BEGIN RECORDS
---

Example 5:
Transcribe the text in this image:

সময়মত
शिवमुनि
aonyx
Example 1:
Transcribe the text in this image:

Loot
END RECORDS
WHAT IS REQUIRED — Retype the entries in full. Keep every line identical.

RESPONSE AREA —
---

Example 5:
Transcribe the text in this image:

সময়মত
शिवमुनि
aonyx
Example 1:
Transcribe the text in this image:

Loot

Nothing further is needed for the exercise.